Please give all of the data again, character for character, and drop the pictures.

[Start of section]

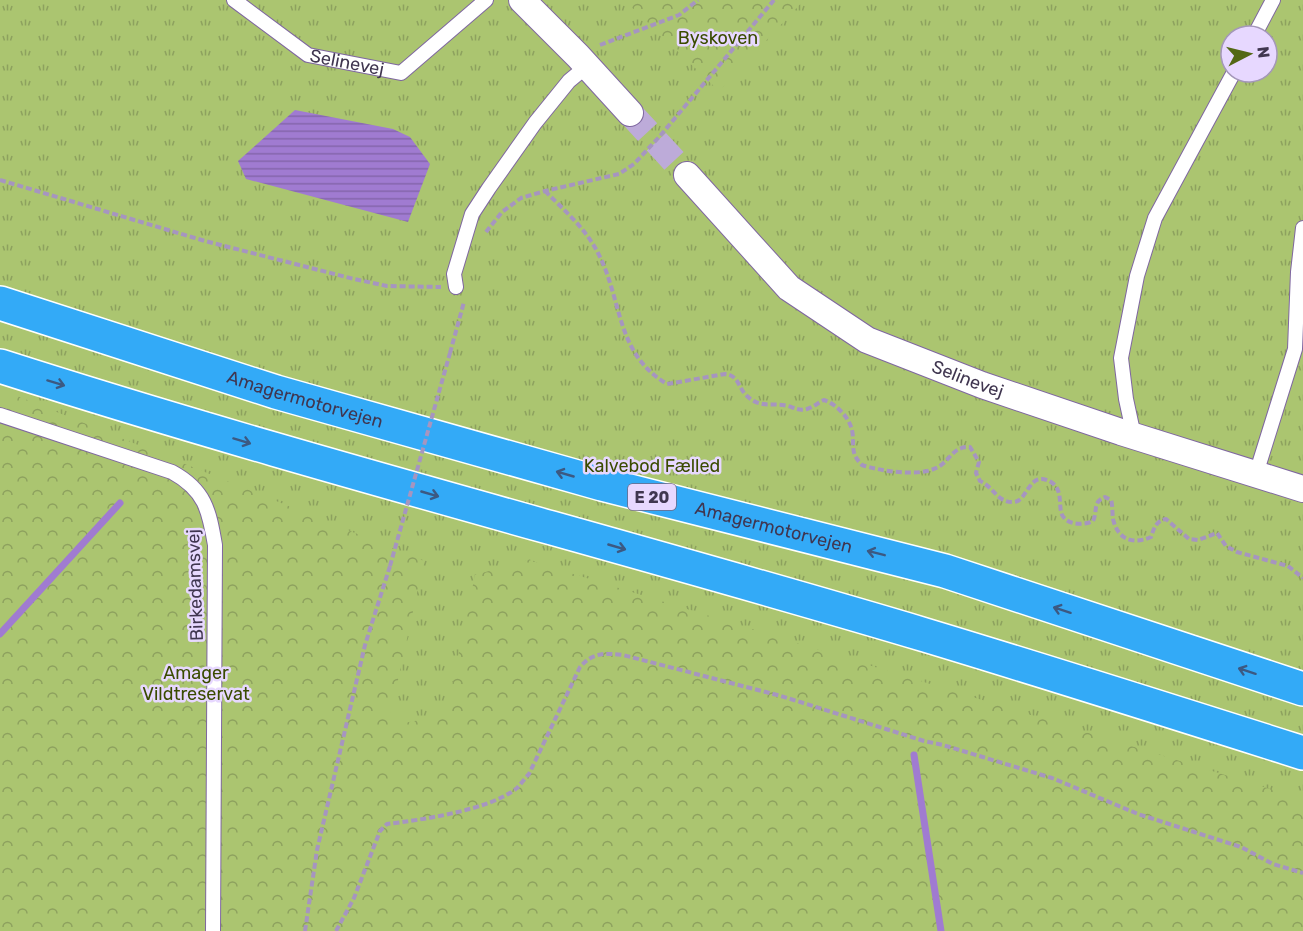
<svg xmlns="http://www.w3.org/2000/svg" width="1303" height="931" font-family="Rubik,sans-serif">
	<defs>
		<pattern id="grass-tufts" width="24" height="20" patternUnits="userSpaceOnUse" patternTransform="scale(1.5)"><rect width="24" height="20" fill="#abc570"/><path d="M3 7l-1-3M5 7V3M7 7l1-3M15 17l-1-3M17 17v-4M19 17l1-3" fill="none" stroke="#8da15e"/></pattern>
		<pattern id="park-crowns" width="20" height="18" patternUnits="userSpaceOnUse" patternTransform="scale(1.5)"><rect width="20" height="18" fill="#abc570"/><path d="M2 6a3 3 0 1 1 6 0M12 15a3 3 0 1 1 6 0" fill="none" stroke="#8da15e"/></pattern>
		<pattern id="water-rules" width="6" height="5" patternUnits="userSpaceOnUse" patternTransform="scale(1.5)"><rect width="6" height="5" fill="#a07bd1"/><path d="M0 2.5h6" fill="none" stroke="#8466ac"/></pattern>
	</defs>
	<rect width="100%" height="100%" fill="#dcc8fb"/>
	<path fill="url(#grass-tufts)" fill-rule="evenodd" d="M 0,0 L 1303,0 L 1303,931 L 0,931 ZM 1231,36 L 1267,36 L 1267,72 L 1231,72 Z"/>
	<g fill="url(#park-crowns)">
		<path d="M 624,0 L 804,0 L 719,91 Z"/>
		<path d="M 0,389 L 424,561 L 388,726 L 446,715 L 475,575 L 528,560 L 1303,799 L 1303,931 L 0,931 Z"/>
	</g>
	<path fill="url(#water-rules)" d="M 295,110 L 393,129 L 410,137 L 430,164 L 408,222 L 246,179 L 238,161 Z"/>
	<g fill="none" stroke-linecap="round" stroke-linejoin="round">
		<g stroke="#a07bd1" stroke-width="7">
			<path d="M 0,634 L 120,503"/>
			<path d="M 914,755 L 941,931"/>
		</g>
		<path stroke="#bdabd9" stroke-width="26" stroke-dasharray="26 13" stroke-linecap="butt" d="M 630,113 L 687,175"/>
		<g stroke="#7f67a0" stroke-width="16">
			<g id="lane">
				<path id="s1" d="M 234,0 L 308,55 L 401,73 L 486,0"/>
				<path d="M 1254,36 L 1273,0"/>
				<path d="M 456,287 L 454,274 L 472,214 L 489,188 L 535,123 L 569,81 L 587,66"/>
				<path d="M 0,415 L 172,472 C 205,490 209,510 215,545 L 213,931"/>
				<path d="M 1134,436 L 1126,399 L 1121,358 L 1137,276 L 1155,218 L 1234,72"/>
				<path d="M 1256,474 L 1295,349 L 1298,272 L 1303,228"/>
			</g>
		</g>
		<g stroke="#7f67a0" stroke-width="28">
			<g id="street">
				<path d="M 522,0 L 578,56 L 630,113"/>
				<path id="s2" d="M 687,175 L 789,288 L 867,340 L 982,385 L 1121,432 L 1303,489"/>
			</g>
		</g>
		<g stroke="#fff" stroke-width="36">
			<g id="highway">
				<path id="s3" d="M 0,303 L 276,392 L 602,484 L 945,571 L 1303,689"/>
				<path d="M 0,366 C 306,464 617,543 925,635 C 1051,673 1177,713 1303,753"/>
			</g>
		</g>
		<g stroke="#a695c0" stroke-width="4" stroke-dasharray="6 3" stroke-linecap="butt">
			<path d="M 600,45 L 679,15 L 698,0"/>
			<path d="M 0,180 L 205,241 L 354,279 L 387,286 L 441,287"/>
			<path d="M 545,191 C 564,210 586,229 598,253 C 623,301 615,353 667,384 L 725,374 C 739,375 738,388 747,396 C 760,409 773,402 788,406 C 795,408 799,411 807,409 C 813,407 818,403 824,400 C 836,404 849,417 852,430 C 855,445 849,452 862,465 C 880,471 918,477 936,468 C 950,462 952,446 970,447 L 979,462 L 976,473 L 980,481 C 994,487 997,503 1014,502 C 1028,501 1029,469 1051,482 C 1062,489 1059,501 1061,512 C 1064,525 1083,526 1093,521 C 1098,511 1092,502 1105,497 L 1111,500 C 1113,506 1112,513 1113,519 C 1118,540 1133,545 1151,537 C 1154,528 1156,521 1166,519 L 1189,539 L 1198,540 L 1217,533 L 1226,546 L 1237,552 L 1288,566 L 1303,578"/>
			<path d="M 486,232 L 502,212 L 521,198 L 545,191 L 619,174 L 634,164 L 660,136 L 774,0"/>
			<path d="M 450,353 L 464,302"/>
			<path d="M 305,931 L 317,850 L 365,645 L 390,566"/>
			<path d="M 336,931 L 354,898 L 380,831 L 387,824 C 421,820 490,810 517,788 C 521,784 525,778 529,774 L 580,667 C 593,652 605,653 623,655 L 781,696 L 924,741 L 943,745 L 1052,778 L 1138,814 L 1241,847 L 1273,864 L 1303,873"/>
		</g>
		<use href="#lane" stroke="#fff" stroke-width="14"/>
		<use href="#street" stroke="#fff" stroke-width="26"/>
		<use href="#highway" stroke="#33aaf7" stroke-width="33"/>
		<path stroke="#a695c0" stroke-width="4" stroke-dasharray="6 3" stroke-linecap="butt" d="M 390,566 L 450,353"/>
	</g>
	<defs><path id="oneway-shaft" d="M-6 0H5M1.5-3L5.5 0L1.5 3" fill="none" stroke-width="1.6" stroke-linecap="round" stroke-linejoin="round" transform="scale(1.5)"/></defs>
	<g stroke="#3c5982">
		<use href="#oneway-shaft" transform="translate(56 383) rotate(17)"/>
		<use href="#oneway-shaft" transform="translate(242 441) rotate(17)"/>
		<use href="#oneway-shaft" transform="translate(565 474) rotate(-164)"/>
		<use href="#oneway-shaft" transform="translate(430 494) rotate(16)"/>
		<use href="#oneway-shaft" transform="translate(617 547) rotate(16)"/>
		<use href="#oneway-shaft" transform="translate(876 553) rotate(-166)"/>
		<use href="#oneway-shaft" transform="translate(1062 610) rotate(-162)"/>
		<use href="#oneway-shaft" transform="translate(1247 671) rotate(-162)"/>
	</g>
	<g text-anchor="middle" stroke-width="5" stroke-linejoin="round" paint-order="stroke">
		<rect fill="#e7d8ff" stroke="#726784" stroke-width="1.5" x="628" y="484" width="48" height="26" rx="4.5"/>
		<g font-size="16" font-weight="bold" fill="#403650">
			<text x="652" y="503">E 20</text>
		</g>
		<g font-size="18" fill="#3a4b00" stroke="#e7d8ff">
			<text x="718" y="44">Byskoven</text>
			<text x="652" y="472">Kalvebod Fælled</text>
			<text x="196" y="679">Amager<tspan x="196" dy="21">Vildtreservat</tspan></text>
		</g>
		<g font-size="18" fill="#403650" stroke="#e7d8ff">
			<text dy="6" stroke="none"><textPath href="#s1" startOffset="132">Selinevej</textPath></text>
			<text dy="6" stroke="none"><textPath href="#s2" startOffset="354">Selinevej</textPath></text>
			<text dy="6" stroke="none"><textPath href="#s3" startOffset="320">Amagermotorvejen</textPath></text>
			<text dy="6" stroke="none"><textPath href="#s3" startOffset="806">Amagermotorvejen</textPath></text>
			<text transform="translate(195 585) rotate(-92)" y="6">Birkedamsvej</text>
		</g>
	</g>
	<g transform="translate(1249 54) rotate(83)"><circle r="28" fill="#e7d8ff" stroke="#a497b9" stroke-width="1.5"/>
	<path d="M0-4.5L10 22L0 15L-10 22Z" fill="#536814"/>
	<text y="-9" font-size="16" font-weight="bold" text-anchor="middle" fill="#403650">N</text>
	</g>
</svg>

[End of section]

* _Result_:
<svg xmlns="http://www.w3.org/2000/svg" width="1303" height="931" font-family="Rubik,sans-serif">
	<defs>
		<pattern id="grass-tufts" width="24" height="20" patternUnits="userSpaceOnUse" patternTransform="scale(1.5)"><rect width="24" height="20" fill="#abc570"/><path d="M3 7l-1-3M5 7V3M7 7l1-3M15 17l-1-3M17 17v-4M19 17l1-3" fill="none" stroke="#8da15e"/></pattern>
		<pattern id="park-crowns" width="20" height="18" patternUnits="userSpaceOnUse" patternTransform="scale(1.5)"><rect width="20" height="18" fill="#abc570"/><path d="M2 6a3 3 0 1 1 6 0M12 15a3 3 0 1 1 6 0" fill="none" stroke="#8da15e"/></pattern>
		<pattern id="water-rules" width="6" height="5" patternUnits="userSpaceOnUse" patternTransform="scale(1.5)"><rect width="6" height="5" fill="#a07bd1"/><path d="M0 2.5h6" fill="none" stroke="#8466ac"/></pattern>
	</defs>
	<rect width="100%" height="100%" fill="#dcc8fb"/>
	<path fill="url(#grass-tufts)" fill-rule="evenodd" d="M 0,0 L 1303,0 L 1303,931 L 0,931 ZM 1231,36 L 1267,36 L 1267,72 L 1231,72 Z"/>
	<g fill="url(#park-crowns)">
		<path d="M 624,0 L 804,0 L 719,91 Z"/>
		<path d="M 0,389 L 424,561 L 388,726 L 446,715 L 475,575 L 528,560 L 1303,799 L 1303,931 L 0,931 Z"/>
	</g>
	<path fill="url(#water-rules)" d="M 295,110 L 393,129 L 410,137 L 430,164 L 408,222 L 246,179 L 238,161 Z"/>
	<g fill="none" stroke-linecap="round" stroke-linejoin="round">
		<g stroke="#a07bd1" stroke-width="7">
			<path d="M 0,634 L 120,503"/>
			<path d="M 914,755 L 941,931"/>
		</g>
		<path stroke="#bdabd9" stroke-width="26" stroke-dasharray="26 13" stroke-linecap="butt" d="M 630,113 L 687,175"/>
		<g stroke="#7f67a0" stroke-width="16">
			<g id="lane">
				<path id="s1" d="M 234,0 L 308,55 L 401,73 L 486,0"/>
				<path d="M 1254,36 L 1273,0"/>
				<path d="M 456,287 L 454,274 L 472,214 L 489,188 L 535,123 L 569,81 L 587,66"/>
				<path d="M 0,415 L 172,472 C 205,490 209,510 215,545 L 213,931"/>
				<path d="M 1134,436 L 1126,399 L 1121,358 L 1137,276 L 1155,218 L 1234,72"/>
				<path d="M 1256,474 L 1295,349 L 1298,272 L 1303,228"/>
			</g>
		</g>
		<g stroke="#7f67a0" stroke-width="28">
			<g id="street">
				<path d="M 522,0 L 578,56 L 630,113"/>
				<path id="s2" d="M 687,175 L 789,288 L 867,340 L 982,385 L 1121,432 L 1303,489"/>
			</g>
		</g>
		<g stroke="#fff" stroke-width="36">
			<g id="highway">
				<path id="s3" d="M 0,303 L 276,392 L 602,484 L 945,571 L 1303,689"/>
				<path d="M 0,366 C 306,464 617,543 925,635 C 1051,673 1177,713 1303,753"/>
			</g>
		</g>
		<g stroke="#a695c0" stroke-width="4" stroke-dasharray="6 3" stroke-linecap="butt">
			<path d="M 600,45 L 679,15 L 698,0"/>
			<path d="M 0,180 L 205,241 L 354,279 L 387,286 L 441,287"/>
			<path d="M 545,191 C 564,210 586,229 598,253 C 623,301 615,353 667,384 L 725,374 C 739,375 738,388 747,396 C 760,409 773,402 788,406 C 795,408 799,411 807,409 C 813,407 818,403 824,400 C 836,404 849,417 852,430 C 855,445 849,452 862,465 C 880,471 918,477 936,468 C 950,462 952,446 970,447 L 979,462 L 976,473 L 980,481 C 994,487 997,503 1014,502 C 1028,501 1029,469 1051,482 C 1062,489 1059,501 1061,512 C 1064,525 1083,526 1093,521 C 1098,511 1092,502 1105,497 L 1111,500 C 1113,506 1112,513 1113,519 C 1118,540 1133,545 1151,537 C 1154,528 1156,521 1166,519 L 1189,539 L 1198,540 L 1217,533 L 1226,546 L 1237,552 L 1288,566 L 1303,578"/>
			<path d="M 486,232 L 502,212 L 521,198 L 545,191 L 619,174 L 634,164 L 660,136 L 774,0"/>
			<path d="M 450,353 L 464,302"/>
			<path d="M 305,931 L 317,850 L 365,645 L 390,566"/>
			<path d="M 336,931 L 354,898 L 380,831 L 387,824 C 421,820 490,810 517,788 C 521,784 525,778 529,774 L 580,667 C 593,652 605,653 623,655 L 781,696 L 924,741 L 943,745 L 1052,778 L 1138,814 L 1241,847 L 1273,864 L 1303,873"/>
		</g>
		<use href="#lane" stroke="#fff" stroke-width="14"/>
		<use href="#street" stroke="#fff" stroke-width="26"/>
		<use href="#highway" stroke="#33aaf7" stroke-width="33"/>
		<path stroke="#a695c0" stroke-width="4" stroke-dasharray="6 3" stroke-linecap="butt" d="M 390,566 L 450,353"/>
	</g>
	<defs><path id="oneway-shaft" d="M-6 0H5M1.5-3L5.5 0L1.5 3" fill="none" stroke-width="1.6" stroke-linecap="round" stroke-linejoin="round" transform="scale(1.5)"/></defs>
	<g stroke="#3c5982">
		<use href="#oneway-shaft" transform="translate(56 383) rotate(17)"/>
		<use href="#oneway-shaft" transform="translate(242 441) rotate(17)"/>
		<use href="#oneway-shaft" transform="translate(565 474) rotate(-164)"/>
		<use href="#oneway-shaft" transform="translate(430 494) rotate(16)"/>
		<use href="#oneway-shaft" transform="translate(617 547) rotate(16)"/>
		<use href="#oneway-shaft" transform="translate(876 553) rotate(-166)"/>
		<use href="#oneway-shaft" transform="translate(1062 610) rotate(-162)"/>
		<use href="#oneway-shaft" transform="translate(1247 671) rotate(-162)"/>
	</g>
	<g text-anchor="middle" stroke-width="5" stroke-linejoin="round" paint-order="stroke">
		<rect fill="#e7d8ff" stroke="#726784" stroke-width="1.5" x="628" y="484" width="48" height="26" rx="4.5"/>
		<g font-size="16" font-weight="bold" fill="#403650">
			<text x="652" y="503">E 20</text>
		</g>
		<g font-size="18" fill="#3a4b00" stroke="#e7d8ff">
			<text x="718" y="44">Byskoven</text>
			<text x="652" y="472">Kalvebod Fælled</text>
			<text x="196" y="679">Amager<tspan x="196" dy="21">Vildtreservat</tspan></text>
		</g>
		<g font-size="18" fill="#403650" stroke="#e7d8ff">
			<text dy="6" stroke="none"><textPath href="#s1" startOffset="132">Selinevej</textPath></text>
			<text dy="6" stroke="none"><textPath href="#s2" startOffset="354">Selinevej</textPath></text>
			<text dy="6" stroke="none"><textPath href="#s3" startOffset="320">Amagermotorvejen</textPath></text>
			<text dy="6" stroke="none"><textPath href="#s3" startOffset="806">Amagermotorvejen</textPath></text>
			<text transform="translate(195 585) rotate(-92)" y="6">Birkedamsvej</text>
		</g>
	</g>
	<g transform="translate(1249 54) rotate(83)"><circle r="28" fill="#e7d8ff" stroke="#a497b9" stroke-width="1.5"/>
	<path d="M0-4.5L10 22L0 15L-10 22Z" fill="#536814"/>
	<text y="-9" font-size="16" font-weight="bold" text-anchor="middle" fill="#403650">N</text>
	</g>
</svg>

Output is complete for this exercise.